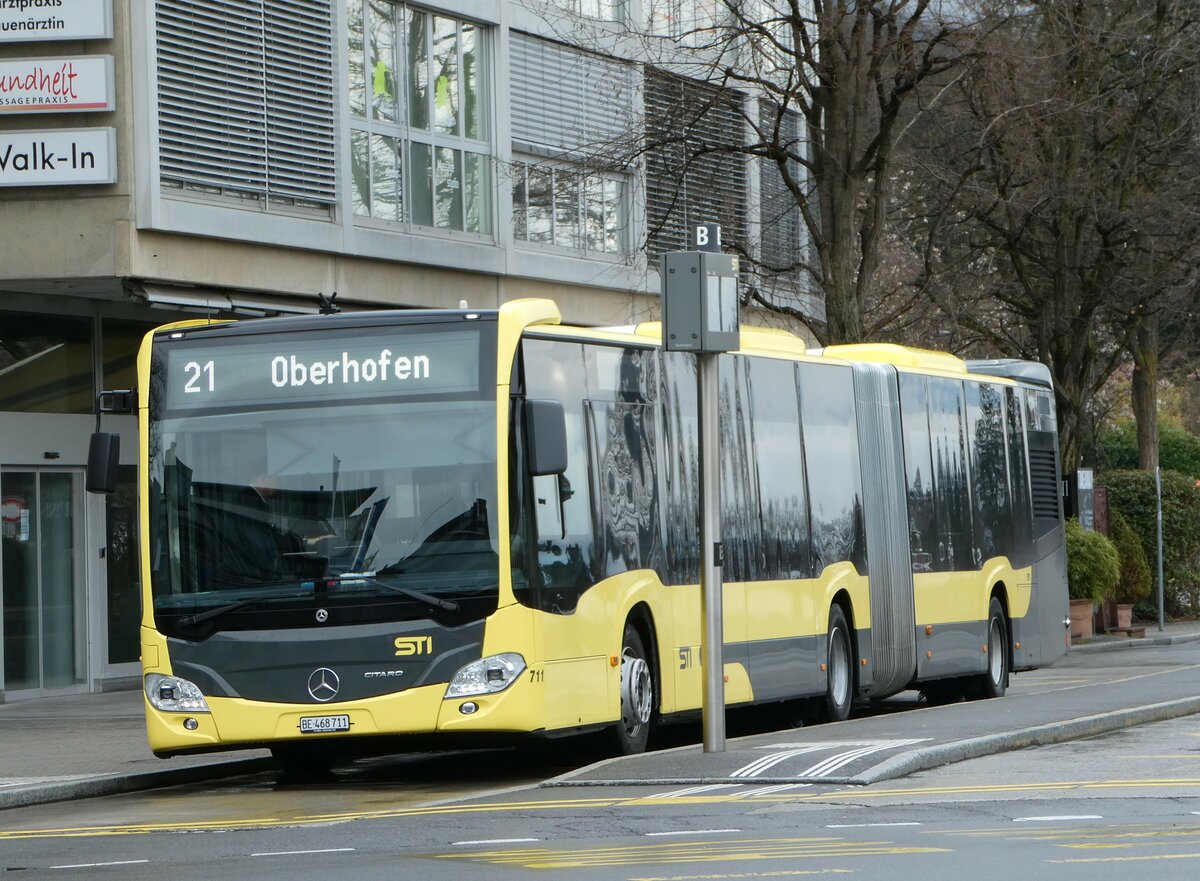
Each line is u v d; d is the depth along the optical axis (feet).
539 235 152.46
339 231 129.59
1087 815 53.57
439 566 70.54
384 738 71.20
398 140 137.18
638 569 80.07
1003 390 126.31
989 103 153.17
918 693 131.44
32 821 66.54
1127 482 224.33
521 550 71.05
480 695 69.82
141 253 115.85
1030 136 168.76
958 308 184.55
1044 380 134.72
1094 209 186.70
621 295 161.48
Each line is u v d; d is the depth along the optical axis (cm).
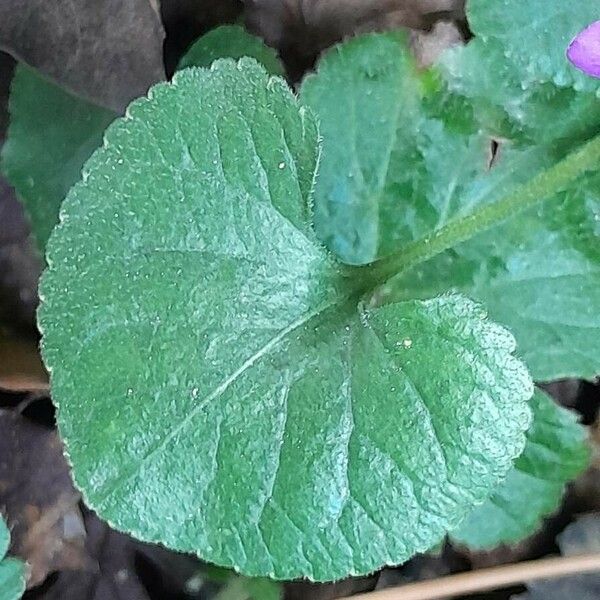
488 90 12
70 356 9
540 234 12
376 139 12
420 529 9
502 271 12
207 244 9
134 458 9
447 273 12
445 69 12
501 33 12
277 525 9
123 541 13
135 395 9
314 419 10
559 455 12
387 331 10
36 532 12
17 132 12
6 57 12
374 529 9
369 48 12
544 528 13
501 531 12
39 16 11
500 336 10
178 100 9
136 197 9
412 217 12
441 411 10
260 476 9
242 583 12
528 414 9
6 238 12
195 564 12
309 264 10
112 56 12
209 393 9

::::

# Assignment
All of the records above must be copied exactly, except for the pictures.

# Written reply
Each line is u v d; d is the depth along the optical axis (feet).
539 235 152.46
339 231 129.59
1087 815 53.57
439 566 70.54
384 738 71.20
398 140 137.18
638 569 80.07
1003 390 126.31
989 103 153.17
918 693 131.44
32 821 66.54
1127 482 224.33
521 550 71.05
480 695 69.82
141 253 115.85
1030 136 168.76
958 308 184.55
1044 380 134.72
1094 209 186.70
621 295 161.48
Each line is u v d; d is the depth along the optical axis (cm).
488 90 12
70 356 9
540 234 12
376 139 12
420 529 9
502 271 12
207 244 9
134 458 9
447 273 12
445 69 12
501 33 12
277 525 9
123 541 13
135 395 9
314 419 10
559 455 12
387 331 10
36 532 12
17 132 12
6 57 12
374 529 9
369 48 12
544 528 13
501 531 12
39 16 11
500 336 10
178 100 9
136 197 9
412 217 12
441 411 10
260 476 9
242 583 12
528 414 9
6 238 12
195 564 12
309 264 10
112 56 12
209 393 9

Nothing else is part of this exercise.